Самый знаменитый роман Гончарова «Обломов» Достоевский то горячо хвалил, то резко критиковал:
Например, в письме к брату М.М. Достоевскому от 9 мая 1859 г. Достоевский называет роман «Обломов» «отвратительным», в приписываемой Достоевскому рецензии «Гаваньские чиновники в домашнем быту, или галерная гавань во всякое время дня и года (Пейзаж и жанр) Ивана Генслера. Библиотека для чтения. Ноябрь и декабрь 1860», Достоевский отмечал: «Попробуйте, например, сказать… ну хоть г-ну X. [И. А. Гончарову], одному из известных наших писателей, что прославленный роман его [ «Обломов»] не выдерживает критики, что герой его утрирован, что весь роман растянут и, несмотря на прекрасные детали, скучен; что героиня его хороша и привлекательна только в романе, благодаря той неопределенности очертаний, которая выпала на долю литературы как искусства, но что в жизни героиня эта пренесноснейшее существо, сущее наказание своего мужа. Прибавьте к этому похвалы некоторым второстепенным лицам, некоторым прекрасным страницам. Сделайте всё это, сделайте это как можно мягче и деликатнее, и известный литератор скажет, что его обругали». Однако в письме к А.Н. Майкову от 12(24) февраля 1870 г. Достоевский ставит «Обломова» «по силе» в один ряд с «Мертвыми душами», «Дворянским гнездом» и «Войной и миром». В записной книжке Достоевского 1864–1865 гг. содержится сугубо отрицательная характеристика Обломова: «Обломов. Русский человек много и часто грешит против любви; но и первый страдалец за это от себя. Он палач себе за это. Это самое характеристичное свойство русского человека. Обломову же было бы только мягко – это только лентяй, да еще вдобавок эгоист. Это даже и не русский человек. Это продукт петербургский. Он лентяй и барич, но и барич – то уже не русский, а петербургский». Однако в «Дневнике писателя» за 1876 г. Достоевский отмечал: «Не буду упоминать о чисто народных типах, появившихся в наше время, но вспомните Обломова, вспомните "Дворянское гнездо” Тургенева. Тут, конечно, не народ, но всё, что в этих типах Гончарова и Тургенева вековечного и прекрасного, – всё это от того, что они в них соприкоснулись с народом; это соприкосновение с народом придало им необычайные силы. Они заимствовали у него его простодушие, чистоту, кротость, широкость ума и незлобие, в противоположность всему изломанному, фальшивому, наносному и рабски заимствованному[72]

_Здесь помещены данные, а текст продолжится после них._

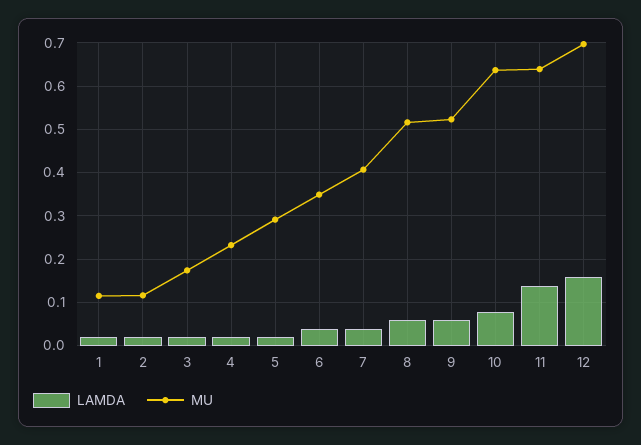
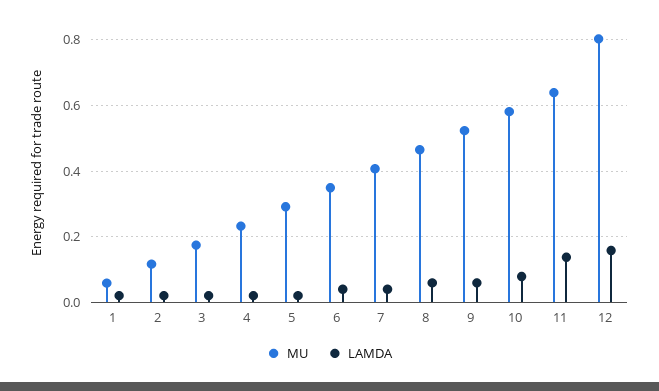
MU, 1: 0.12 -> 0.06
MU, 8: 0.52 -> 0.46
MU, 10: 0.64 -> 0.58
MU, 12: 0.7 -> 0.8

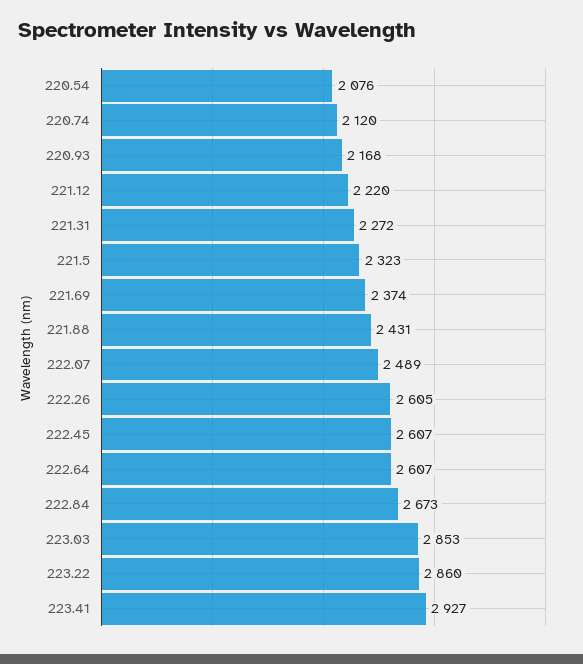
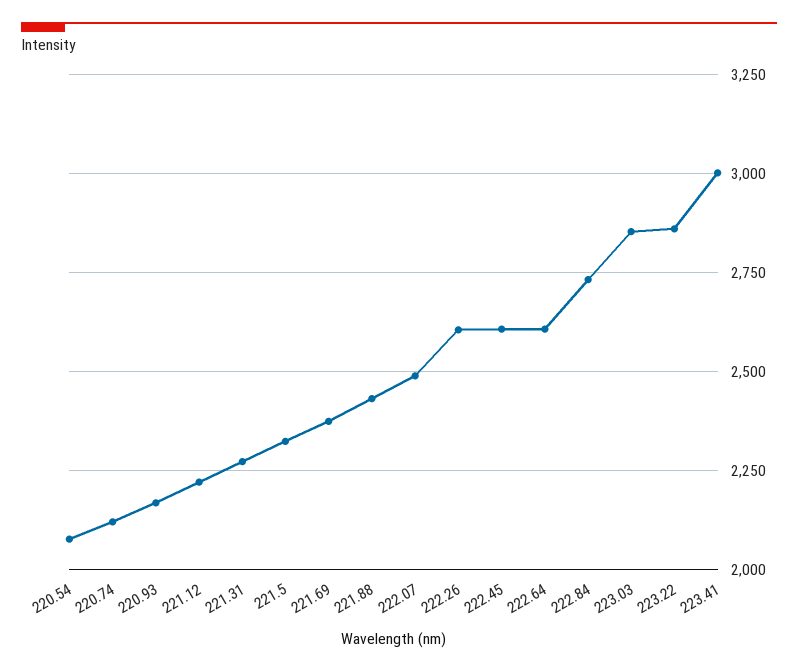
222.84: 2673 -> 2725
223.41: 2927 -> 3000

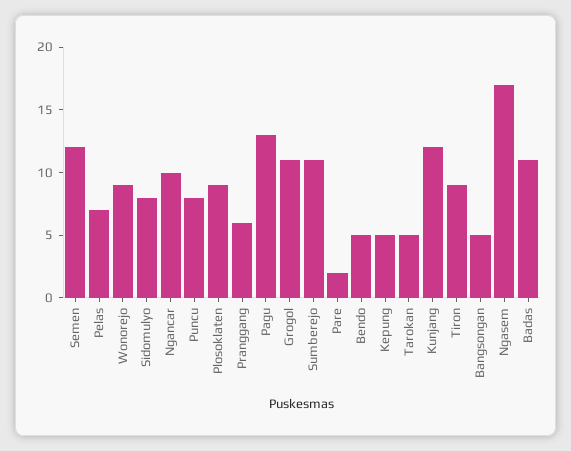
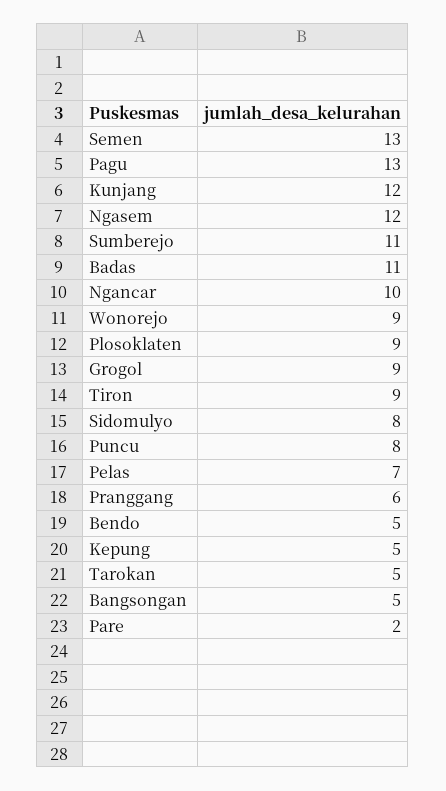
Semen: 12 -> 13
Grogol: 11 -> 9
Ngasem: 17 -> 12

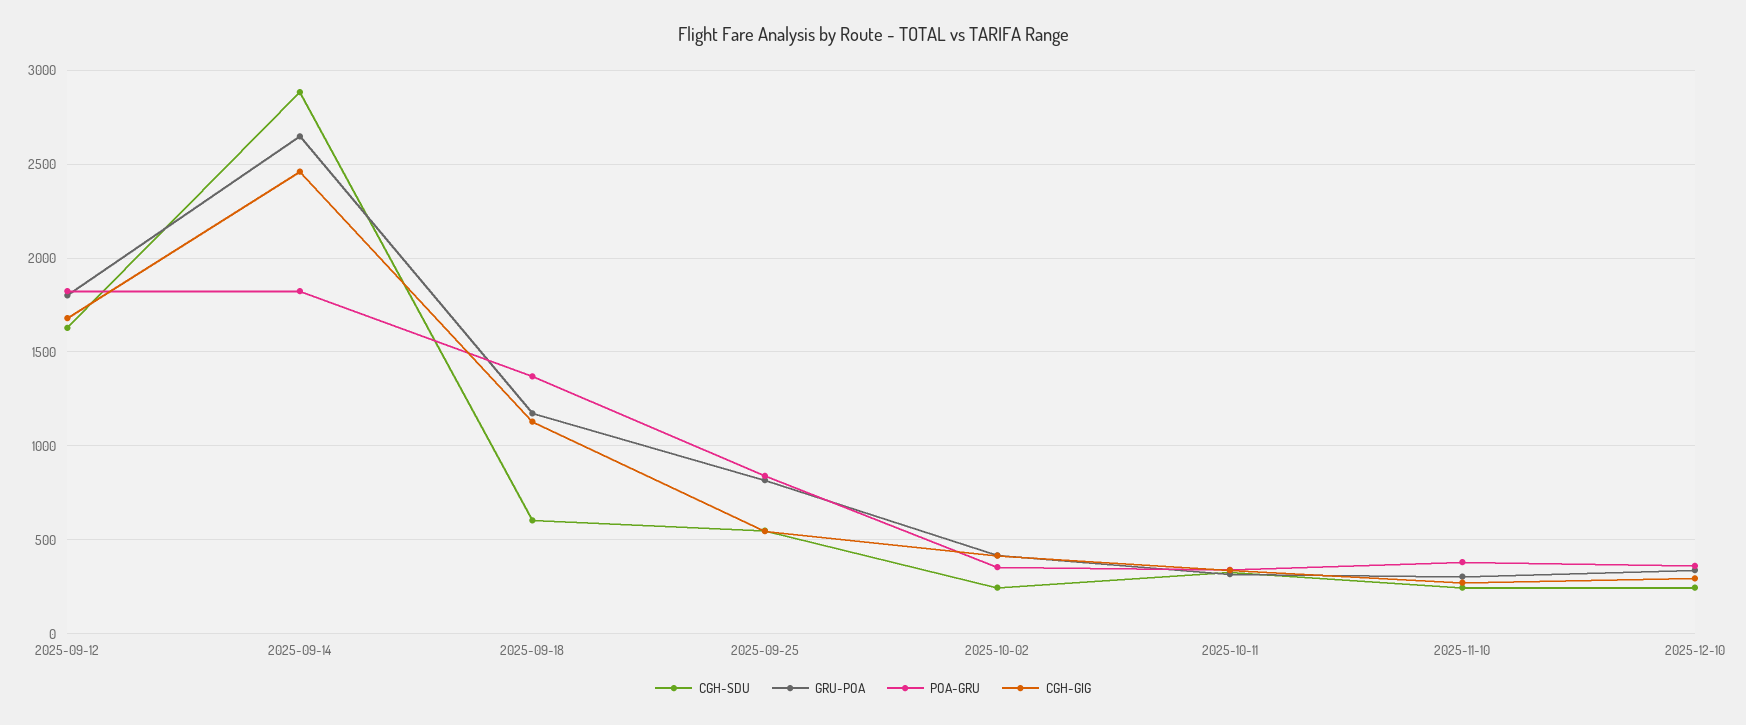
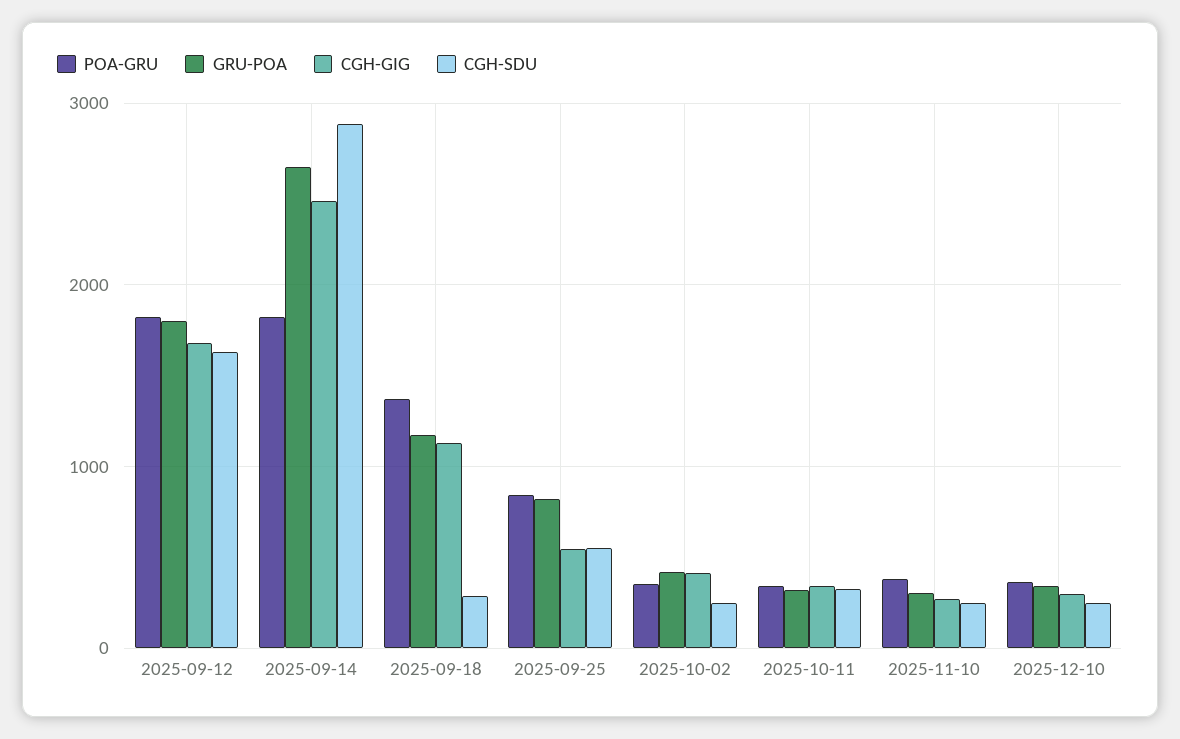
CGH-SDU, 2025-09-18: 600 -> 300

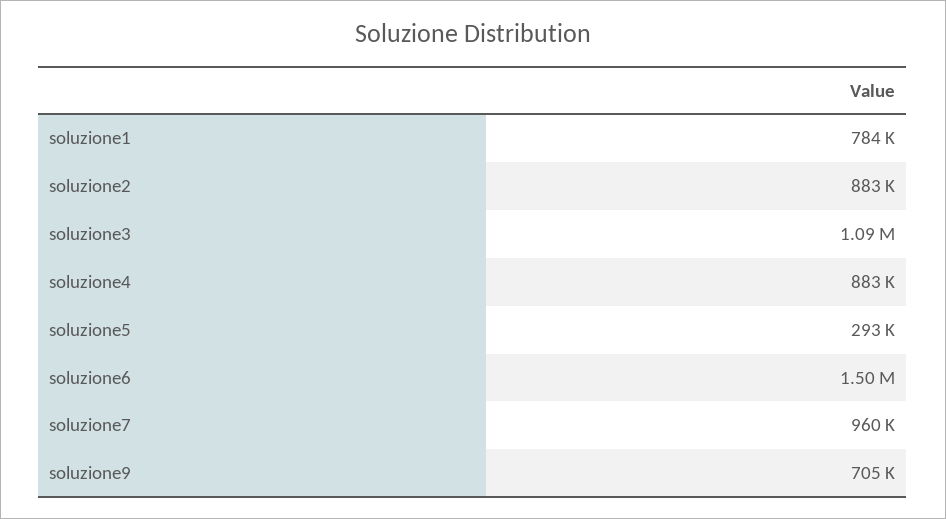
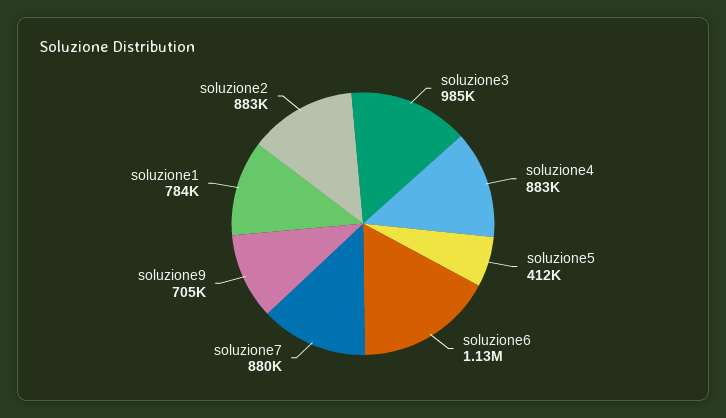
soluzione3: 1090000 -> 985000
soluzione5: 293000 -> 412000
soluzione6: 1500000 -> 1130000
soluzione7: 960000 -> 880000

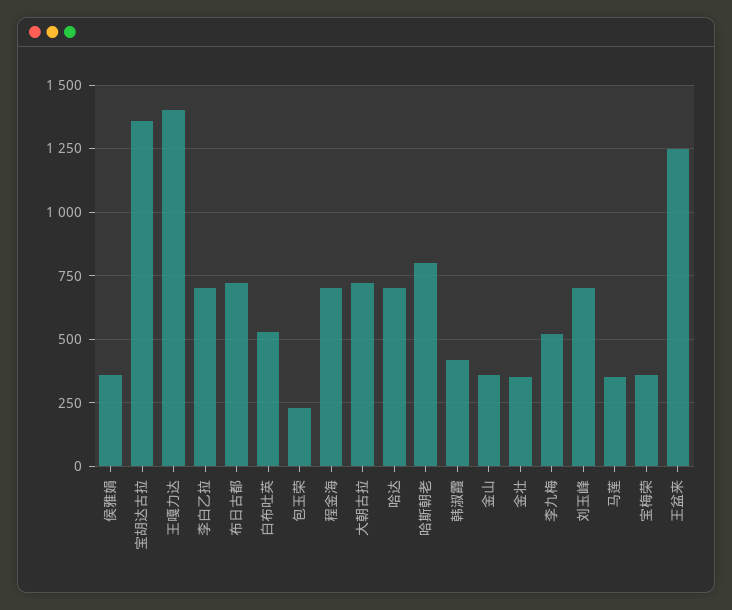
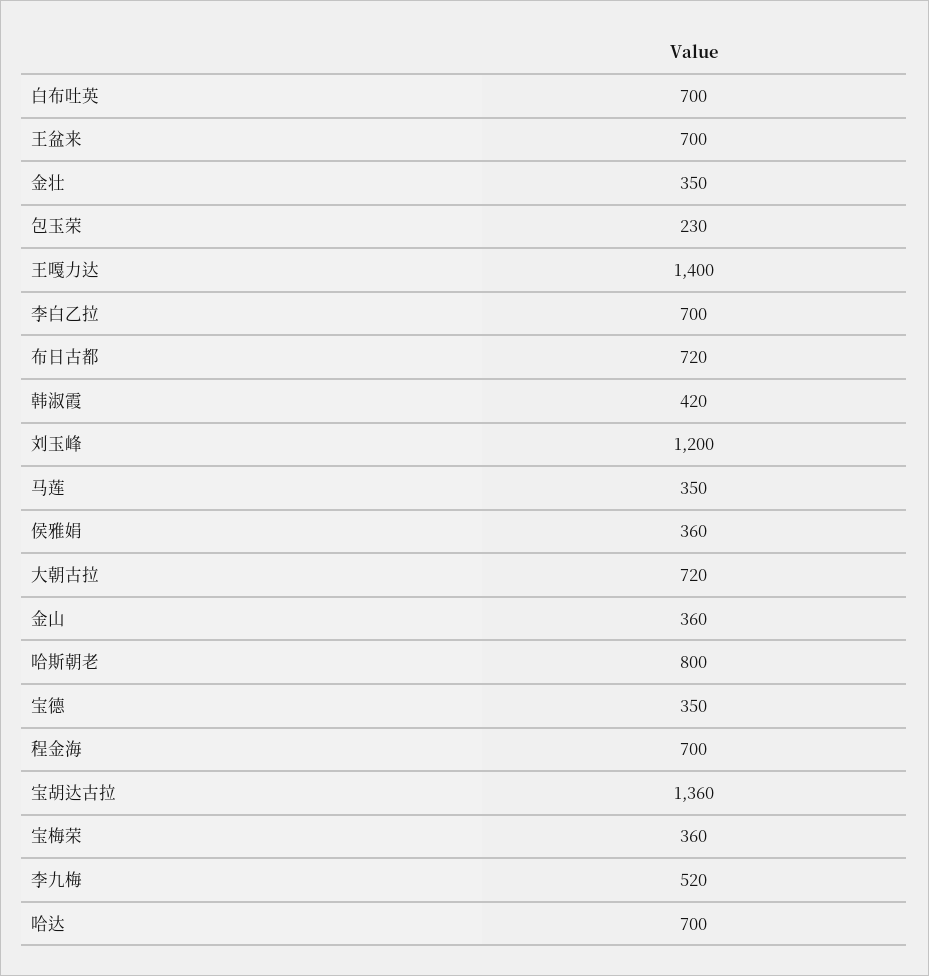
白布吐英: 525 -> 700
刘玉峰: 700 -> 1200
王盆来: 1250 -> 700
宝德: none -> 350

В свою очередь приятели-единомышленники, даже самые по жизни близкие, тоже отзывались за глаза о Достоевском критически, а то и неприязненно. Так, например, в конце июня 1879 г. поэт Апполон Майков[73] писал своей жене:
…Что же это такое, наконец, что тебе говорила Анна Григорьевна <Достоевская>, что ты писать не хочешь? Что муж ее мучителен, в этом нет сомнения, – невозможностью своего характера, – это не новое, грубым проявлением любви, ревности, всяческих требований, смотря по минутной фантазии, – все это не ново. Что же так могло тебя поразить и потрясти? Не могу понять, хотя, признаюсь, часто у меня вопрос рождался, что они оба не по себе, т. е. не в своем уме, и где у них действительность, где фантазия – отличить трудно. Федор Михайлович, например, такие исторические факты приводит иногда, что ясно, что он их разве что видел во сне – например, что Петр Великий сам выкалывал глаза младенцам. Это он говорит или говорил серьезно, может быть, после и забыл. Насчет расточаемого им титула дураков – ключ вот какой: все, что не есть крайний славянофил, тот дурак. Словом, он в своей логике такой же абстракт, как и все головные натуры, как и нигилисты, такой же беспощадный деспот, судящий не по разуму жизни, а в силу отвлеченного понятия[74].